All entries are to be retyped without alteration.
- Opening Delimiter -
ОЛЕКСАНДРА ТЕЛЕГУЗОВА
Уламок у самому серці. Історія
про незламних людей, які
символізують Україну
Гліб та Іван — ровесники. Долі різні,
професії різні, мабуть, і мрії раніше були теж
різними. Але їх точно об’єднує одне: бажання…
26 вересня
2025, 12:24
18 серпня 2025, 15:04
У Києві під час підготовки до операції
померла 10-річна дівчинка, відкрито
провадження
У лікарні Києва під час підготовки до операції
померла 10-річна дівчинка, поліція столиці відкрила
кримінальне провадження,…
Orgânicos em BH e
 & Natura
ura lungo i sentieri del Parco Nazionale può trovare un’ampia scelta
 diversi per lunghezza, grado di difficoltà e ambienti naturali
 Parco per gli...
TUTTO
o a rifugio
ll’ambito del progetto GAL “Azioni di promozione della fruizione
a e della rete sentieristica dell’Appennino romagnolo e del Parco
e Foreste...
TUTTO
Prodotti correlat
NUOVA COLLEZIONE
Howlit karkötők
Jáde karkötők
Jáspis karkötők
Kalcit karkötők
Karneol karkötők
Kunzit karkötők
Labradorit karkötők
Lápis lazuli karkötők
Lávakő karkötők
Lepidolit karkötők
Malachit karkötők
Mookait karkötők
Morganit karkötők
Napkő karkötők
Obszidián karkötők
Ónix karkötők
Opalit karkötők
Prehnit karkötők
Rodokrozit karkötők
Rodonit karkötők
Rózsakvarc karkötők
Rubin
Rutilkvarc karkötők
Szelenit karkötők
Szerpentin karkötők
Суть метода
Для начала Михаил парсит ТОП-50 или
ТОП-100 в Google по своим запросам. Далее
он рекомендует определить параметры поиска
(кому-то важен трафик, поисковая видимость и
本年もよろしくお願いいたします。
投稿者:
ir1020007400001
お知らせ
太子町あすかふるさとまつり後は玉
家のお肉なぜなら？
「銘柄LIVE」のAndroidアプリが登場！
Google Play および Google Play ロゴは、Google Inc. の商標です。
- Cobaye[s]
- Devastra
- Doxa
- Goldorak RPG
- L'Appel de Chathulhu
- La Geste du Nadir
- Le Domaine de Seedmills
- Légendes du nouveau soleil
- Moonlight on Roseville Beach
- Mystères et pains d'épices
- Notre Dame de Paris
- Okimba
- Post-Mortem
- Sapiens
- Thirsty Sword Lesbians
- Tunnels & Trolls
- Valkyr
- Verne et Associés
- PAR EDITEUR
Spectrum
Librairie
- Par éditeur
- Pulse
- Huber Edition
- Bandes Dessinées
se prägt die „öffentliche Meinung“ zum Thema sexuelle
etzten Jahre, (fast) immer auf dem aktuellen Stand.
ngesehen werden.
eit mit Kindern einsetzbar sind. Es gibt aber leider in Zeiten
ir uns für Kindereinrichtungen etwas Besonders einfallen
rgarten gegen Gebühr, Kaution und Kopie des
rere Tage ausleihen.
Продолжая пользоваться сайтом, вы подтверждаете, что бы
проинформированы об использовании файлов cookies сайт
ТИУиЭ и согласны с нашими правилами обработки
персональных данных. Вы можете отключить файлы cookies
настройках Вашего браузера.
- Closing Delimiter -
WRITTEN SOLUTION →
ОЛЕКСАНДРА ТЕЛЕГУЗОВА
Уламок у самому серці. Історія
про незламних людей, які
символізують Україну
Гліб та Іван — ровесники. Долі різні,
професії різні, мабуть, і мрії раніше були теж
різними. Але їх точно об’єднує одне: бажання…
26 вересня
2025, 12:24
18 серпня 2025, 15:04
У Києві під час підготовки до операції
померла 10-річна дівчинка, відкрито
провадження
У лікарні Києва під час підготовки до операції
померла 10-річна дівчинка, поліція столиці відкрила
кримінальне провадження,…
Orgânicos em BH e
 & Natura
ura lungo i sentieri del Parco Nazionale può trovare un’ampia scelta
 diversi per lunghezza, grado di difficoltà e ambienti naturali
 Parco per gli...
TUTTO
o a rifugio
ll’ambito del progetto GAL “Azioni di promozione della fruizione
a e della rete sentieristica dell’Appennino romagnolo e del Parco
e Foreste...
TUTTO
Prodotti correlat
NUOVA COLLEZIONE
Howlit karkötők
Jáde karkötők
Jáspis karkötők
Kalcit karkötők
Karneol karkötők
Kunzit karkötők
Labradorit karkötők
Lápis lazuli karkötők
Lávakő karkötők
Lepidolit karkötők
Malachit karkötők
Mookait karkötők
Morganit karkötők
Napkő karkötők
Obszidián karkötők
Ónix karkötők
Opalit karkötők
Prehnit karkötők
Rodokrozit karkötők
Rodonit karkötők
Rózsakvarc karkötők
Rubin
Rutilkvarc karkötők
Szelenit karkötők
Szerpentin karkötők
Суть метода
Для начала Михаил парсит ТОП-50 или
ТОП-100 в Google по своим запросам. Далее
он рекомендует определить параметры поиска
(кому-то важен трафик, поисковая видимость и
本年もよろしくお願いいたします。
投稿者:
ir1020007400001
お知らせ
太子町あすかふるさとまつり後は玉
家のお肉なぜなら？
「銘柄LIVE」のAndroidアプリが登場！
Google Play および Google Play ロゴは、Google Inc. の商標です。
- Cobaye[s]
- Devastra
- Doxa
- Goldorak RPG
- L'Appel de Chathulhu
- La Geste du Nadir
- Le Domaine de Seedmills
- Légendes du nouveau soleil
- Moonlight on Roseville Beach
- Mystères et pains d'épices
- Notre Dame de Paris
- Okimba
- Post-Mortem
- Sapiens
- Thirsty Sword Lesbians
- Tunnels & Trolls
- Valkyr
- Verne et Associés
- PAR EDITEUR
Spectrum
Librairie
- Par éditeur
- Pulse
- Huber Edition
- Bandes Dessinées
se prägt die „öffentliche Meinung“ zum Thema sexuelle
etzten Jahre, (fast) immer auf dem aktuellen Stand.
ngesehen werden.
eit mit Kindern einsetzbar sind. Es gibt aber leider in Zeiten
ir uns für Kindereinrichtungen etwas Besonders einfallen
rgarten gegen Gebühr, Kaution und Kopie des
rere Tage ausleihen.
Продолжая пользоваться сайтом, вы подтверждаете, что бы
проинформированы об использовании файлов cookies сайт
ТИУиЭ и согласны с нашими правилами обработки
персональных данных. Вы можете отключить файлы cookies
настройках Вашего браузера.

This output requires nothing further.